Newbie multiple questions and bleat post! (longish)

vbimport

#1

Bleat: I don’t mind paying 99 pence, cents or etc. for new tracks, but it does seem unfair to be asked to pay the same for a 40 or 50 year old track as for a 2004 track. I’ve got thousands of 45’s and I want to download a few old favourites, I’m inclined to do this free on p2p because I figure I’ve paid once anyway, at least that’s my point of view. Comment?

Also, since I can buy loads of oldie tracks on a CD in the supermarket for maybe 20 UK pence a track, why if I don’t want the CD, artwork, distribution or supermarkets profit should I pay five times that amount for an old Rock and Roll track?

On the other hand I do want to pay for new music, I think it’s the right thing to do.

Question: Napster UK makes this statement on their web site, “You can also collect as many tracks as you want on the hard drives of up to 3 PC computers to listen offline and save bandwidth while you surf the Web. Enjoy these tracks as long as you are a Napster subscriber”.

The suggestion is that the downloads you pay for you are only renting, is this so?

iTunes seem to have a pay-for-a-track-and-it’s-yours policy, only you have to download their software.

Is there a good location where you pays your money and buys the track or tracks without a load of “stuff” getting in the way? If not, what’s everyone’s top recommendation?


#2

download a program called ares lite and enjoy.


#3

What does it do?


#4

It’s a P2P program. Reading your post I will say this real quick. You don’t own any music you buy, just like the OS on your computer, you are licensed to use it for your own personal use. This is why when you bought LP’s you had to buy tape later and then you had to buy CD when they came out and yes, now you must buy the lossy version as well. Unless as you say you can duplicate it on your own for yourself.

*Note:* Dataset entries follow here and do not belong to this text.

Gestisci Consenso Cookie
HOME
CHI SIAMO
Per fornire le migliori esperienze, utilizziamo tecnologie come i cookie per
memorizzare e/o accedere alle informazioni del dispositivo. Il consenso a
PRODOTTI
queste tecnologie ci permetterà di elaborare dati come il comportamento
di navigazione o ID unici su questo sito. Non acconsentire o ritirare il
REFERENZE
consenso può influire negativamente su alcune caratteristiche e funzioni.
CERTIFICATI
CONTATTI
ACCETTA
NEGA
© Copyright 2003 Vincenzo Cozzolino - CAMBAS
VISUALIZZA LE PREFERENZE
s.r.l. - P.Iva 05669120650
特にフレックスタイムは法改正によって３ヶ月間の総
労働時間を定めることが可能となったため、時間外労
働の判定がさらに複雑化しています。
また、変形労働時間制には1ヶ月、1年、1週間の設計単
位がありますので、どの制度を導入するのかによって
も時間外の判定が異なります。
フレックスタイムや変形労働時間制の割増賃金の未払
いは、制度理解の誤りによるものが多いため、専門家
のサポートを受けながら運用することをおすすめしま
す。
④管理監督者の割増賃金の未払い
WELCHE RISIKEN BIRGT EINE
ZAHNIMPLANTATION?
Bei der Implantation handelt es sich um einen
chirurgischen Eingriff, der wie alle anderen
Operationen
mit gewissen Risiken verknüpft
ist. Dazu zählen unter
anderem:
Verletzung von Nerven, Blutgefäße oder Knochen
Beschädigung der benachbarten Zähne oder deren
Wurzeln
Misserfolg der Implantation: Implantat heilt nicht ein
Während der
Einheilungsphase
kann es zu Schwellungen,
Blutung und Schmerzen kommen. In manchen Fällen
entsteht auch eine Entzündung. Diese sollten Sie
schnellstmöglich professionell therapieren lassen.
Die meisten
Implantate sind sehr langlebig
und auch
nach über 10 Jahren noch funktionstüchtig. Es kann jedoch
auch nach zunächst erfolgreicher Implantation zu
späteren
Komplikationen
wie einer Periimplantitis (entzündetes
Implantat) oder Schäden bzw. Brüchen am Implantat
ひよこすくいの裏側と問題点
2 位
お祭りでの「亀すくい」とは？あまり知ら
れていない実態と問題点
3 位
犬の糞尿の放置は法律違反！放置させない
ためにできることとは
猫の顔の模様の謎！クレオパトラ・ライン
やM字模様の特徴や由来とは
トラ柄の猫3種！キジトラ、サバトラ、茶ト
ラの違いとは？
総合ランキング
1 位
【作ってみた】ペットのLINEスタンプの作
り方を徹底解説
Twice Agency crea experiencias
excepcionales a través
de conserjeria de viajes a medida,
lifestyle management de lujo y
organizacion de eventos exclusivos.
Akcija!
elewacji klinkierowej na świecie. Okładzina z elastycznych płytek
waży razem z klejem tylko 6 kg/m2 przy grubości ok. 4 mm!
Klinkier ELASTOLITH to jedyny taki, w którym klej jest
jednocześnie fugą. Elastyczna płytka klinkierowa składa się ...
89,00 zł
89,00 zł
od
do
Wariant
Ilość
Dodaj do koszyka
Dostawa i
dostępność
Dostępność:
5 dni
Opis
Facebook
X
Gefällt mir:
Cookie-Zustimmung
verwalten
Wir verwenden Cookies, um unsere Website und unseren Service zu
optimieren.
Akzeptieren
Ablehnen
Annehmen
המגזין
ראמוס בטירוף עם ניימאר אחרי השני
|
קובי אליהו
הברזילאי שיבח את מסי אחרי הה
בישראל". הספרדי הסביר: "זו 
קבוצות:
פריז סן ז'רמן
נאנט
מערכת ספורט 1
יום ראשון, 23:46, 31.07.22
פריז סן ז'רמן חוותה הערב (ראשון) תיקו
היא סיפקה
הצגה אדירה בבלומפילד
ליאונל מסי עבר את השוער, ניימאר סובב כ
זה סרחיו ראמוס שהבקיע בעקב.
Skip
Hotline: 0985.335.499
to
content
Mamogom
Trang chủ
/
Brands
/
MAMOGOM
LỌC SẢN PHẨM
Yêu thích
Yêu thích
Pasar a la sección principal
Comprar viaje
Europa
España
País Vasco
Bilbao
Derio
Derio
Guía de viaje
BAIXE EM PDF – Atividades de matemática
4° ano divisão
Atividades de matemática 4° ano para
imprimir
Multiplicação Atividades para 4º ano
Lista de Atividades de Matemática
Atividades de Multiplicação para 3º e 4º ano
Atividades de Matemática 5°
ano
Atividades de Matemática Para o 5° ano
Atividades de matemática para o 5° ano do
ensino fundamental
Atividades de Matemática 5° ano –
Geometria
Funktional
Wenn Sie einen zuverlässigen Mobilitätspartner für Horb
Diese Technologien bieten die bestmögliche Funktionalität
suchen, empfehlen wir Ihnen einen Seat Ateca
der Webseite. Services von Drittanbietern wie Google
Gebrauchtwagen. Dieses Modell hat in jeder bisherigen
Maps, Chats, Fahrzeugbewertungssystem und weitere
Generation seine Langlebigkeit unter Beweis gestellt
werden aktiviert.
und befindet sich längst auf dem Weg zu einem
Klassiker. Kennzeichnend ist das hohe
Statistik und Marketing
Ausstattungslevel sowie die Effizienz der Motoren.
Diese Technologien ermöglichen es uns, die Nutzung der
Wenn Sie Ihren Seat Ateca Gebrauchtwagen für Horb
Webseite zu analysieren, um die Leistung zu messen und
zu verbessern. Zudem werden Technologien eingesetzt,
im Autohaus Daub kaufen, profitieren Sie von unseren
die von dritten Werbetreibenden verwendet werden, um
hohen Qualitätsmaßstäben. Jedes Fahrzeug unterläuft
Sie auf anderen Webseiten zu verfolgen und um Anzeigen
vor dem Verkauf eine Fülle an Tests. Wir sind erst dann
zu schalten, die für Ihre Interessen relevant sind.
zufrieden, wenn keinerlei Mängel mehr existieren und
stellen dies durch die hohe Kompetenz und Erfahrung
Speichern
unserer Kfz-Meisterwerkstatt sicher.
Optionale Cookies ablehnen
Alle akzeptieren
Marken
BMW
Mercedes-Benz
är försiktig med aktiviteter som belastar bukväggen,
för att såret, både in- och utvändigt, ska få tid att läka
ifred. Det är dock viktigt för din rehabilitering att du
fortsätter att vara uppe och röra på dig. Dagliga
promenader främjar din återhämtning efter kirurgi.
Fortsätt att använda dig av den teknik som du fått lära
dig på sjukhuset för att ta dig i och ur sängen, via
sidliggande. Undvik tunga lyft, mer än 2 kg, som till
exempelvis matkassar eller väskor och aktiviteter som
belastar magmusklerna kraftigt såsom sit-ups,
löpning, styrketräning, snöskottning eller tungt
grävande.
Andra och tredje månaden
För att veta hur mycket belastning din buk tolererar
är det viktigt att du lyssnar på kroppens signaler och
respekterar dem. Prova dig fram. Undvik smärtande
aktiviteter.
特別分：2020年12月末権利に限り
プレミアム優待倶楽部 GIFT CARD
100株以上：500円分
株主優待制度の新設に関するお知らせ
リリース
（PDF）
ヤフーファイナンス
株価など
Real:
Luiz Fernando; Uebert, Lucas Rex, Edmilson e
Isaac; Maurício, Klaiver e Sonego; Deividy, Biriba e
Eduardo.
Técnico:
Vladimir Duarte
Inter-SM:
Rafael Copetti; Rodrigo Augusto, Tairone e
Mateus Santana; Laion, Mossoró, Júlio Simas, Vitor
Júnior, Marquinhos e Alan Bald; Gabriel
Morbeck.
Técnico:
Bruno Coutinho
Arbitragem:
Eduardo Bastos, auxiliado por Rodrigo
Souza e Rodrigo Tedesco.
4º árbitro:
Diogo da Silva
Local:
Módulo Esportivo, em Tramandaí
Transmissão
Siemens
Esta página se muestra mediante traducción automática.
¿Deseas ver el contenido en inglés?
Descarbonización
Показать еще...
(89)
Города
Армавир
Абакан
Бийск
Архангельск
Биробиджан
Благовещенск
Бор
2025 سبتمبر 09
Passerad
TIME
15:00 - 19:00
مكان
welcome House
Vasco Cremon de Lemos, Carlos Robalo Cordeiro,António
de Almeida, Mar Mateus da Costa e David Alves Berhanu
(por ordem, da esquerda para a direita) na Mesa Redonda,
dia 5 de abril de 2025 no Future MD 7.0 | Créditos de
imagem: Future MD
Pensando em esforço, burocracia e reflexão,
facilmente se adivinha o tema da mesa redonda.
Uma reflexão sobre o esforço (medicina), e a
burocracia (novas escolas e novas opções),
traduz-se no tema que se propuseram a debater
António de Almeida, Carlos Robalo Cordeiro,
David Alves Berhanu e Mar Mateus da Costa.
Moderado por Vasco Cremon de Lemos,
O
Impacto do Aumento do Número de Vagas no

The trouble with Napster and those of that ilk is if you can’t get “authorisation” your music will cease to function. This can easily be proven by moving tracks to another computer, or even a re-install of your OS will cause your “collection” to become useless. It only takes a second or two to reactivate them. However, if Napster AKA Roxio goes under- you can kiss your money goodbye. Unless they sell to someone and they take up the authorisation bit. I avoid such schemes like the plague.

On your other matter. The RIAA has SO FAR only litigated against UPLOADERS and even those were individuals uploading or making available thousands of tracks to the internet. Downloading has not yet triggered a lawsuit against anyone AFAIK. At least leeches or those that left their shared file folder empty or small.

On the other hand the MPAA has come after downloaders and even those that have downloaded as little as a couple movies.

Is there a good location where you pays your money and buys the track or tracks without a load of “stuff” getting in the way? If not, what’s everyone’s top recommendation?

I assume you mean online here, as obviously you can visit a record store and buy until you are blue in the face. However, no one in the United states has been able to cut a deal with any label to offer online copyrighted materials that do not contain a form of DRM. There are exceptions to this as there are a handful of track and also independent artists that just use P2P as a way to become known.

The legal download sites had a hell of a time getting the labels to allow the music to be transcoded into a small Internet form WITH DRM that they trusted. This was a big stumbling block that held up Legal downloads for quite some time.

There are sites overseas that are selling music that has no DRM for pennies on the megabyte and claim to be giving royalties back to the artist. They also claim to have the legal right to be selling this material due to their countries copyright laws. However, at the prices they sell music at there is no way they cut a legitimate deal with the labels in the US. At best, they might be able to sell this music in their own country legally but to sell beyond their borders makes them a target by the copyright holders. The real “owners”.

So we can’t really accept this claim. Having said that, their country has turned a blind eye to the situation, and has said as much due to piracy priorities. The country is rampant with this activity. It also seems the RIAA is either powerless, or has not had the inclination, or for political reasons has failed to shut down these type sites. They have been running for years.

If you truly want to pay for your music and listen to it on your computer without DRM, you will have to buy a CD and rip it yourself.